▶ [PASSAGE PROVIDED]:
━━━━━━━━━━━━━━━━━━━━

Answering Pope Francis's challenge

Answering Pope Francis's challenge

Recently, His Holiness Pope Francis delivered a TED talk from Vatican City concerning the global climate crisis. The whole video is worth watching, but we'll look at the main points here and how Bene Homini addresses them.

In his message, Pope Francis calls on us to tackle climate change in three ways:

  1. Promote education geared towards caring for our common home, the Earth, and understanding that environmental problems are linked to human needs. We must base teaching on scientific data and an ethical approach.
  2. Focus on water and nutrition as a universal human right.
  3. Transition from fossil fuels to clean energy sources.

Science and Ethics

Scientific data is necessary but insufficient. Saying that we only use scientific data divides us from those who use science to create that data: we don't do science; we use what science produces. This differentiation between science and the product of science pushes us to see science in opposition to religion. But science doesn't have to oppose religion. Science is one more way to explore and model the universe.

━━━━━━━━━━━━━━━━━━━━

▶ [PROBLEM SET]:
1. In the passage on Pope Francis's climate challenge, what does he say should happen with fossil fuels?
2. Extend the passage on Pope Francis's climate challenge, starting right after its final sentence.

▶ [EXCERPTED RECORDS]:
━━━━━━━━━━━━━━━━━━━━

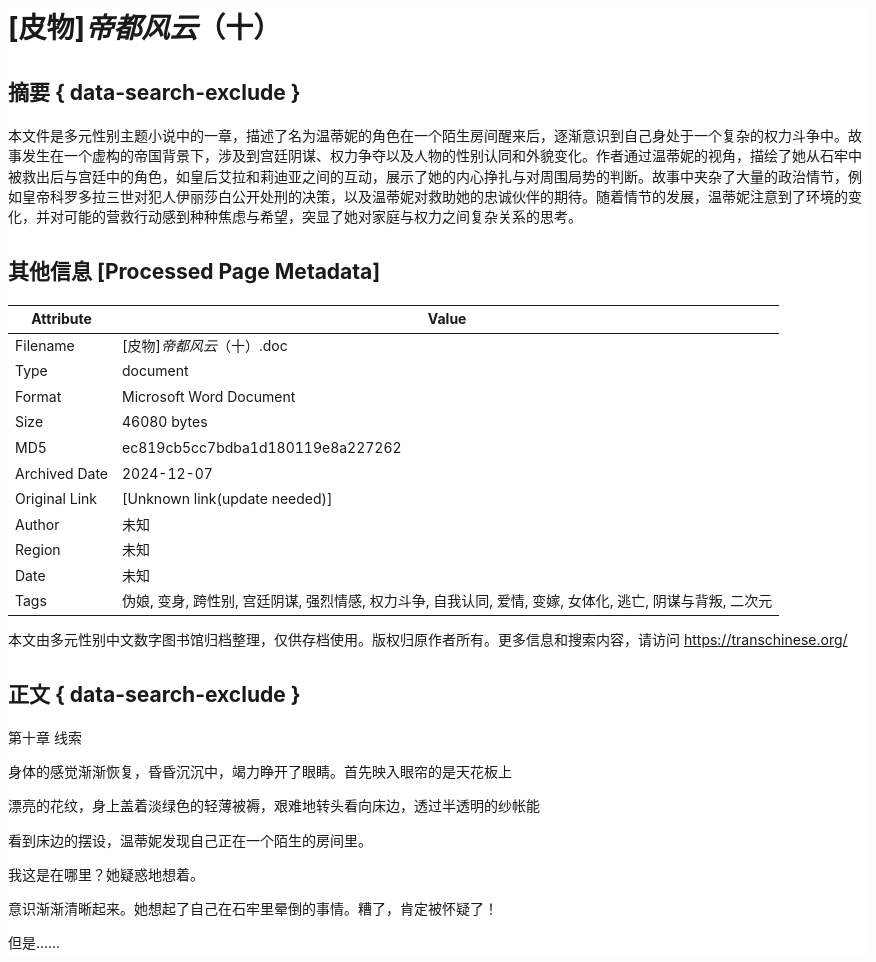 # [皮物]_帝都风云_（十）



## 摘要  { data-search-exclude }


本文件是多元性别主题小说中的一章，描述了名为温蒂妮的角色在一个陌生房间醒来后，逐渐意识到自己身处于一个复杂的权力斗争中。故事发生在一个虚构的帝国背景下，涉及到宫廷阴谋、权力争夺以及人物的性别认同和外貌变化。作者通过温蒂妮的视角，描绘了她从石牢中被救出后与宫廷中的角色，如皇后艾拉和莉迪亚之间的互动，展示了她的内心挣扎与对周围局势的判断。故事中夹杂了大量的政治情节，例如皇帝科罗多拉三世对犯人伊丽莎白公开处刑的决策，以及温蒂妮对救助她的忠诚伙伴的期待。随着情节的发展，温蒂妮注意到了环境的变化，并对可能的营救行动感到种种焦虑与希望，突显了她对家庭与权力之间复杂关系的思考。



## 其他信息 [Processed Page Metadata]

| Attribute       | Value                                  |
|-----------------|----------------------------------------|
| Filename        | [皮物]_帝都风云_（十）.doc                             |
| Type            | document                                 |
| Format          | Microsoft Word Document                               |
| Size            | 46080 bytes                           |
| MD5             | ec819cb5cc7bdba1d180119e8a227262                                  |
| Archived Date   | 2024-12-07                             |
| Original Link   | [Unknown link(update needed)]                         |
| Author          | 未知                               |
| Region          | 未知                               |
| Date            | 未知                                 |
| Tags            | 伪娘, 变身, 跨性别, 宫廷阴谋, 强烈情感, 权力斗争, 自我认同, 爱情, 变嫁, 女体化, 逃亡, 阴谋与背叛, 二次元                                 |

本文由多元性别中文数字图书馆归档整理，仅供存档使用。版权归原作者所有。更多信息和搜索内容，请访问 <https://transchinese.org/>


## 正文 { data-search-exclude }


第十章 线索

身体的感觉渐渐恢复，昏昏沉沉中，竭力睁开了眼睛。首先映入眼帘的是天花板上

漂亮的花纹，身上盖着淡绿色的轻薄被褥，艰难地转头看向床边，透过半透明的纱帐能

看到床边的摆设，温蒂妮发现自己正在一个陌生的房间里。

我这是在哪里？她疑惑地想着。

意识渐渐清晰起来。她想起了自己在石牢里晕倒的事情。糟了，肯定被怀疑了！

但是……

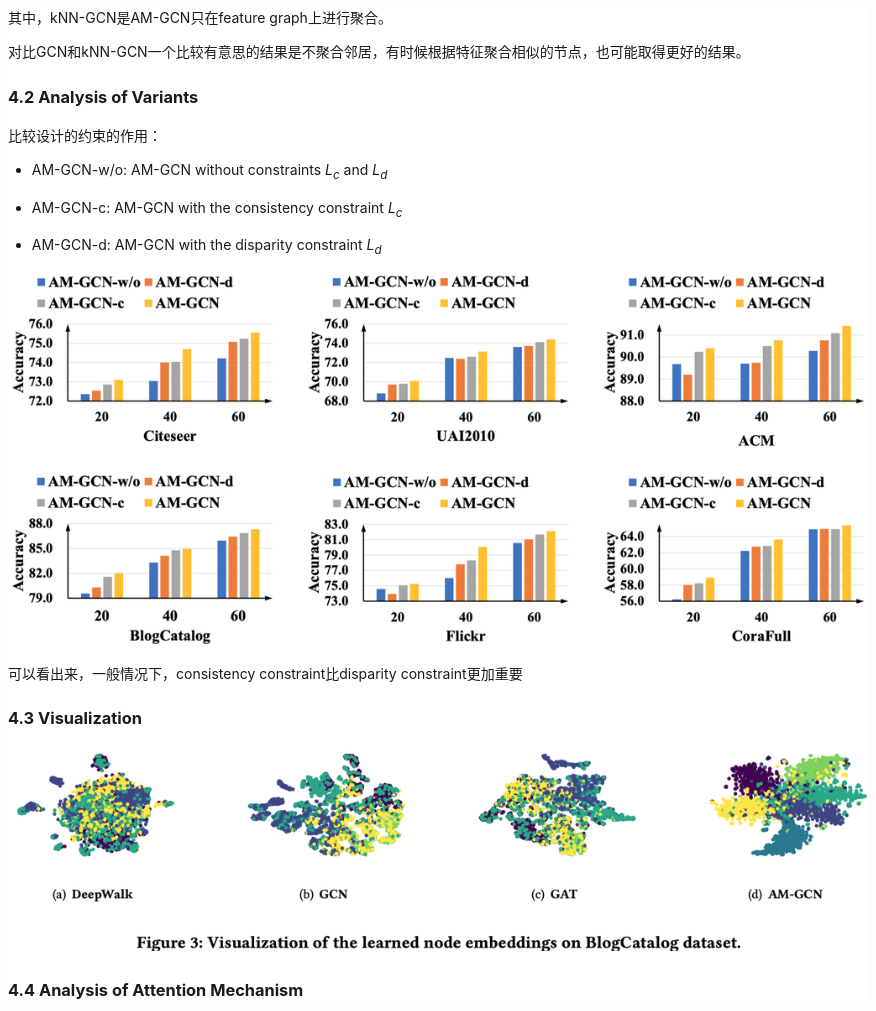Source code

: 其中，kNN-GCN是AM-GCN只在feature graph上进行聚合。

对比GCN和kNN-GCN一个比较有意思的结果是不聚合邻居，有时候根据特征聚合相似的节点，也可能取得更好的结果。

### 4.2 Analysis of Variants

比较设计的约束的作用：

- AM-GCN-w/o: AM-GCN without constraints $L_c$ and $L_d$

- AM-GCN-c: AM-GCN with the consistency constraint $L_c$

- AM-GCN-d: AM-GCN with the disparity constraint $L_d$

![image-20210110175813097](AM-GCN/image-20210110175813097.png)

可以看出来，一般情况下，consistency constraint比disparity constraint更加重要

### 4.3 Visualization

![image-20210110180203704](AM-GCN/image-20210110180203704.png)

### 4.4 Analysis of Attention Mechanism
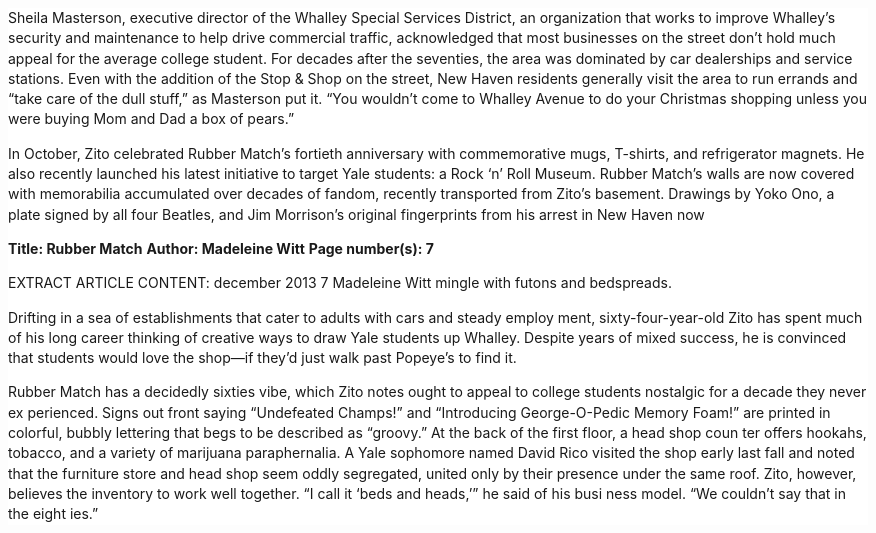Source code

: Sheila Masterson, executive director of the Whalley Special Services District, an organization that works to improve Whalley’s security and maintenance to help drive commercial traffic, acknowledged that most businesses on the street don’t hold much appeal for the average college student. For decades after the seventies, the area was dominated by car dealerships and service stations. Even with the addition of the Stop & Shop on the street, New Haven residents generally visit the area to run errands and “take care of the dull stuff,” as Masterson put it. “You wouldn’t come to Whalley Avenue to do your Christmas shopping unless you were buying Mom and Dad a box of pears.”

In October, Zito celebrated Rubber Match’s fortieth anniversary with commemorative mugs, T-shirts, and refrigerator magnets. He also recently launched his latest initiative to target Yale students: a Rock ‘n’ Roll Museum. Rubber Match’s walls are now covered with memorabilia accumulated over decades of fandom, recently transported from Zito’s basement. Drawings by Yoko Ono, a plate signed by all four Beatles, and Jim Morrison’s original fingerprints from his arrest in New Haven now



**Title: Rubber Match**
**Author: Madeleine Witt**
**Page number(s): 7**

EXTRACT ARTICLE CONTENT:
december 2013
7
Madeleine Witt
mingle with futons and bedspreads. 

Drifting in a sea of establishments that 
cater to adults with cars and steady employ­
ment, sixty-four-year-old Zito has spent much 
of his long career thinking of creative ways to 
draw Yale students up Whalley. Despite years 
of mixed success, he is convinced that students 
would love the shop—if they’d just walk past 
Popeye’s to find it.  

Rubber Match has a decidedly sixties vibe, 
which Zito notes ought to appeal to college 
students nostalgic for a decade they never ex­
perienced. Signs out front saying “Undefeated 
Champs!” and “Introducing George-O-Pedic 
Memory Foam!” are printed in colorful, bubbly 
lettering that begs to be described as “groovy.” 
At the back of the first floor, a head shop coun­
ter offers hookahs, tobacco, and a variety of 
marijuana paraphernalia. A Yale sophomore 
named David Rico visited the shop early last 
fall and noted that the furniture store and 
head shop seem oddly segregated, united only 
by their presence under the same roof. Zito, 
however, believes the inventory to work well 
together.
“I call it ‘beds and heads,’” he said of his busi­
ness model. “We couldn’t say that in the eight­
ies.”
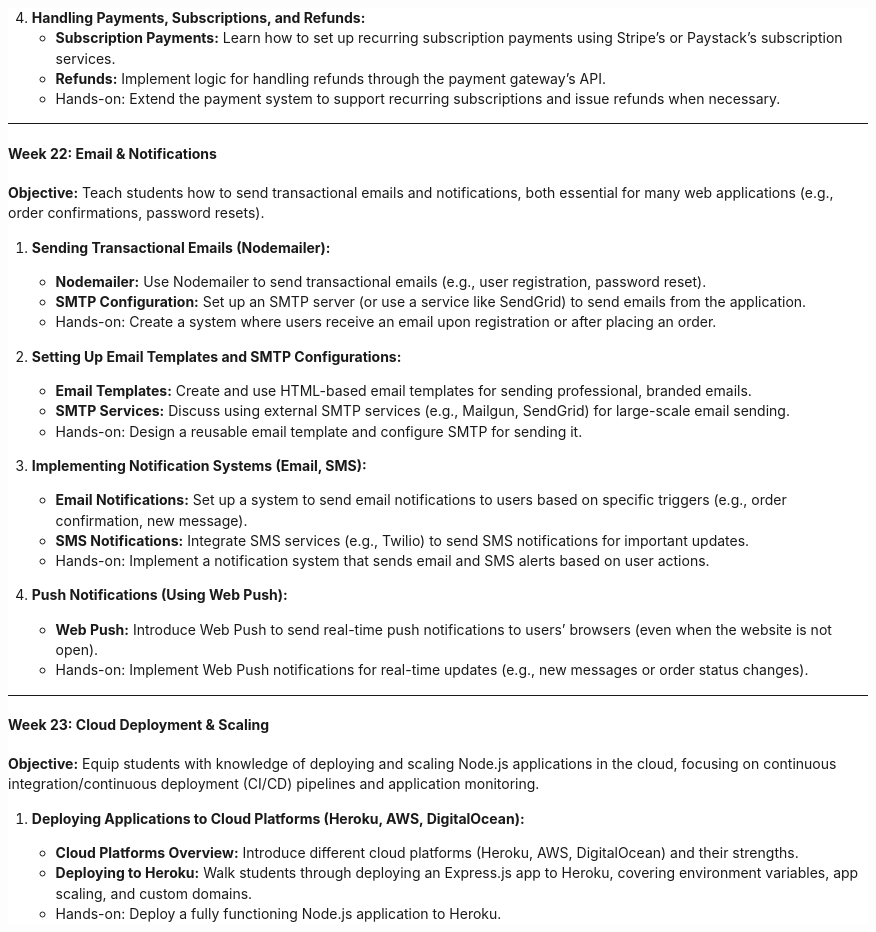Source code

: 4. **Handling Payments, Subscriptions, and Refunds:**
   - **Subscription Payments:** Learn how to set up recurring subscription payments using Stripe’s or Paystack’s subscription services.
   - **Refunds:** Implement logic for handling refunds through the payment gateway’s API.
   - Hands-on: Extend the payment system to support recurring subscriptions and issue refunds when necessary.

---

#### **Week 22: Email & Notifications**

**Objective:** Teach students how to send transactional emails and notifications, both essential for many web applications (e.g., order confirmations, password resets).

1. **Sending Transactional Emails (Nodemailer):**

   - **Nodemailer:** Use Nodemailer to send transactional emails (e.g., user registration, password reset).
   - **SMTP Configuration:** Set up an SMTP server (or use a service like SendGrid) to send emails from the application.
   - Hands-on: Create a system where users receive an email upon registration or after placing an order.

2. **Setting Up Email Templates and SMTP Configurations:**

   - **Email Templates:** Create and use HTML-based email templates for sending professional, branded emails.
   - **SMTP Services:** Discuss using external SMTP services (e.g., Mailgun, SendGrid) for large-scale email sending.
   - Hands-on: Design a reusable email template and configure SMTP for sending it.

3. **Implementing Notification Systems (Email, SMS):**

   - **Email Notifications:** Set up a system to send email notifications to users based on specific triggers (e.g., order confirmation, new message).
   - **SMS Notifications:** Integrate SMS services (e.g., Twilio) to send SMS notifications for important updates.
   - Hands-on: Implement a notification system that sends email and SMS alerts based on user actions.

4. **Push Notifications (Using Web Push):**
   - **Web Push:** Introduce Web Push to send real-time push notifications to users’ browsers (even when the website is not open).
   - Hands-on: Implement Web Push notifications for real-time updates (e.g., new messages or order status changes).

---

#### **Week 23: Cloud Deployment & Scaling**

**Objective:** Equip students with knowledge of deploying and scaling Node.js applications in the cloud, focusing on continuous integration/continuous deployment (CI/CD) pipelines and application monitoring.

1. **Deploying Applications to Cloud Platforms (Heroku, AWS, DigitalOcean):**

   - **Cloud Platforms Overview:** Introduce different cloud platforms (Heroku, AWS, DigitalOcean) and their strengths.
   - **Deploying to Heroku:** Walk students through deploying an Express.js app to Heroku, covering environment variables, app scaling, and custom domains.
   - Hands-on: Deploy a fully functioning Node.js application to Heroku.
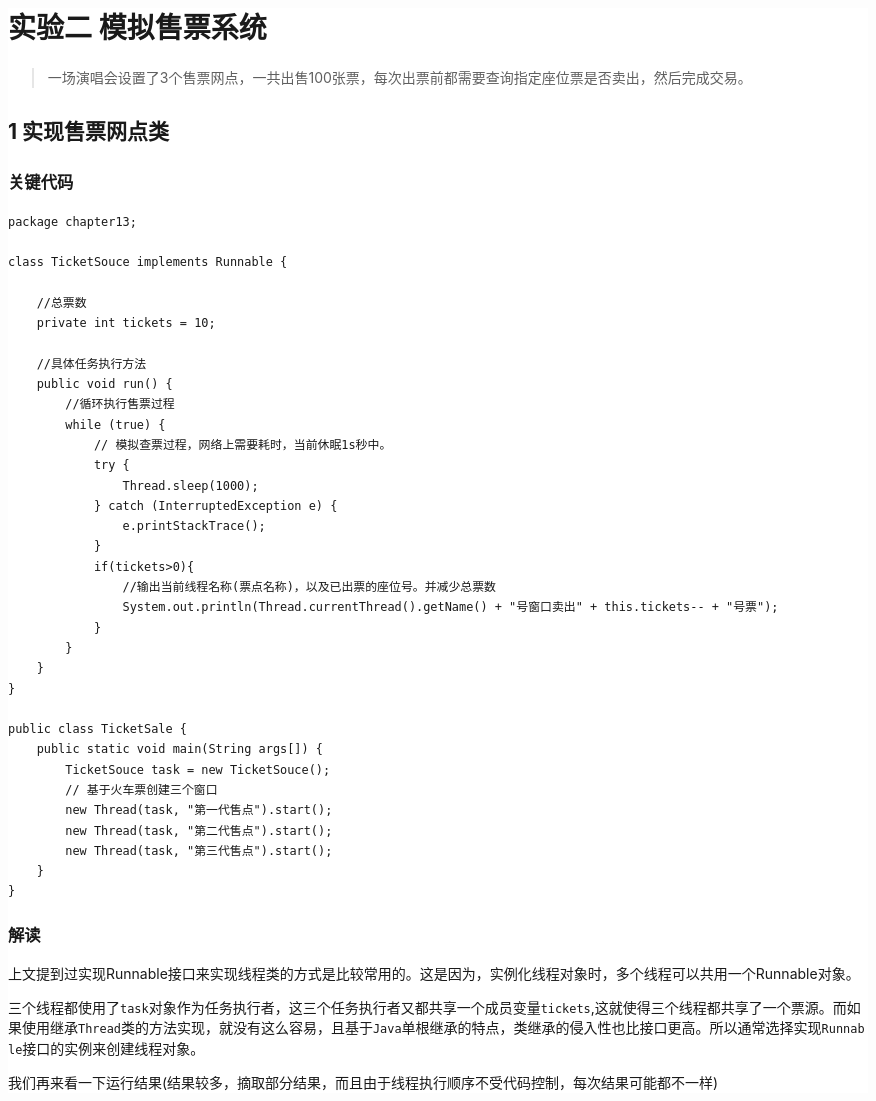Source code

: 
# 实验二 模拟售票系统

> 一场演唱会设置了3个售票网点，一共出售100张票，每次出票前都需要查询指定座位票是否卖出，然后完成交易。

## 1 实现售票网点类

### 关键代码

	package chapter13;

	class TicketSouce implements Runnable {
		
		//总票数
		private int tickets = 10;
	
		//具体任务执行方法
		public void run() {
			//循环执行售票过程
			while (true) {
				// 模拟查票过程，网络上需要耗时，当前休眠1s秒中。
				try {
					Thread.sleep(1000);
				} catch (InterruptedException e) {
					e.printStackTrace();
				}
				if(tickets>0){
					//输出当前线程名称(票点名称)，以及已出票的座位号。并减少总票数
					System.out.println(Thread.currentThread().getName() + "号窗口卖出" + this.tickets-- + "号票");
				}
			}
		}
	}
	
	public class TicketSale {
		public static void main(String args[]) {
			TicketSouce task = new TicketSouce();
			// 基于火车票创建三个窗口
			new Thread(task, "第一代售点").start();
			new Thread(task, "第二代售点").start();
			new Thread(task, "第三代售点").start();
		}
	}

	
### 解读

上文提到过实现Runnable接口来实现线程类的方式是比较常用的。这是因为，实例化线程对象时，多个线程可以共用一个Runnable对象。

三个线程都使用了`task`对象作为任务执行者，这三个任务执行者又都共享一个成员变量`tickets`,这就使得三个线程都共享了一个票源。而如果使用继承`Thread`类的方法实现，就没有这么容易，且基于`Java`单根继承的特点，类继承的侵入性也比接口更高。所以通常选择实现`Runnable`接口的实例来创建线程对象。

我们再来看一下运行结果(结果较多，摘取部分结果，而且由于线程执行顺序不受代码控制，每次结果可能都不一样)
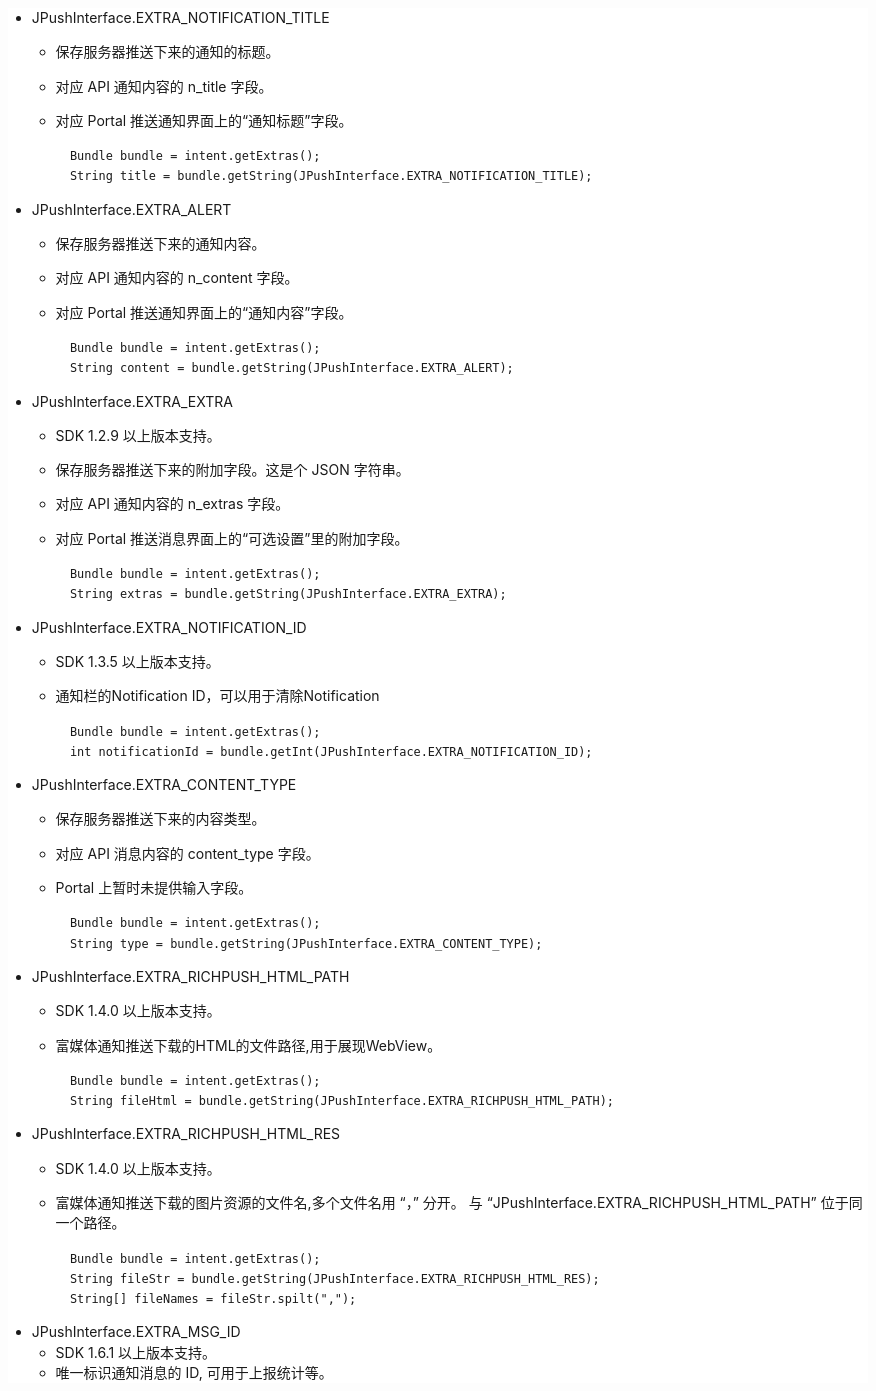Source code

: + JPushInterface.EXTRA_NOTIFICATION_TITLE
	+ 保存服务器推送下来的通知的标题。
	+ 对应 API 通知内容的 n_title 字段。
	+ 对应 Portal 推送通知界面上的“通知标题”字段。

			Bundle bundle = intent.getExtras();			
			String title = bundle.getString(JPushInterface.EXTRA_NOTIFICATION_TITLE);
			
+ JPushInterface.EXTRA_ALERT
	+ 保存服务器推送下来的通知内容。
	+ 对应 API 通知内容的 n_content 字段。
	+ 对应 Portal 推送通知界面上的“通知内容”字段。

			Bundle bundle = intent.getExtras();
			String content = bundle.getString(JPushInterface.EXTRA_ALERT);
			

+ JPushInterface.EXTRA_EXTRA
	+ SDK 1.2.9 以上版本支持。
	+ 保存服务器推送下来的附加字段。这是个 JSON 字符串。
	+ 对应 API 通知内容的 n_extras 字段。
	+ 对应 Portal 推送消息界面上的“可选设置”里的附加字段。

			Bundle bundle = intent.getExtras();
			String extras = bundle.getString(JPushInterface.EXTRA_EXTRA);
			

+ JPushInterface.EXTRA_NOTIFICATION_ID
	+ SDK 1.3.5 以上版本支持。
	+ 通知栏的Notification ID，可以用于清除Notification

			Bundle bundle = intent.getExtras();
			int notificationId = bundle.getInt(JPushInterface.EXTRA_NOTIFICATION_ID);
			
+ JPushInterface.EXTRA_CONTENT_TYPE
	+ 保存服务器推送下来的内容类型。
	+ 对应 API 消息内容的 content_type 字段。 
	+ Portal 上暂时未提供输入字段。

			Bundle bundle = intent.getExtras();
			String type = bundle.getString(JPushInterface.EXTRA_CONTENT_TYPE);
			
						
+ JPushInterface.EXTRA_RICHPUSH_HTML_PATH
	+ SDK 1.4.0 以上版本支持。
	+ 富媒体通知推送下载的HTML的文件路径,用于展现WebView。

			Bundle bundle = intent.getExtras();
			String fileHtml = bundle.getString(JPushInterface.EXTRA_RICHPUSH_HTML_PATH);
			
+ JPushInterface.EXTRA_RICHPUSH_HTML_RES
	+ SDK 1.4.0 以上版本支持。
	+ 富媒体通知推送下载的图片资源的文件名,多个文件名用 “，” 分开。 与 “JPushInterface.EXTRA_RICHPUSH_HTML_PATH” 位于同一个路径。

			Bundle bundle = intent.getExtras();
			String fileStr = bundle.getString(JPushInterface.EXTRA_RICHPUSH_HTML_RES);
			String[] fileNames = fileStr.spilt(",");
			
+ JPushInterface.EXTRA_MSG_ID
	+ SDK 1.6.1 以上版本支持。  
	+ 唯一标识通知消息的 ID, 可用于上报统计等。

━━━━━━━━━━━━━━━━━━━━

▶ [ANSWERS TO EACH TASK]:
1. A transition from fossil fuels to clean energy sources.

2.
Science assumes two things:

  1. the universe is self-consistent, and
  2. we can discover how it works through crises and careful observation.

We are open to learning new truths about the world because we know that the universe does not work according to our desires. We must mold our expectations to what the universe allows.

Science describes the world around us, but ethics describes the world within us. We must use ethics to temper what we learn through science. We must consider our present needs as well as our future needs. We must not fulfill wants today that lead to being unable to meet tomorrow's needs. How do we decide what is proper or improper? Which consequences are benign and which are harmful?

There are many systems of ethics. Bene Homini generally uses Aristotelian ethics with empathy as the guiding virtue. Empathy for ourselves, empathy for others, and empathy for our world. What is "right" does not determine what is good. Instead, what is good, as discovered through empathy, determines what is right.

Water and Nutrition

Children must have access to clean water and good nutrition to grow up and reach their full potential.[1] Many parts of our social safety net address this on a day-to-day basis. But these programs only address access to available clean water and nutritious food. They don't make sure that clean water and healthy food exists.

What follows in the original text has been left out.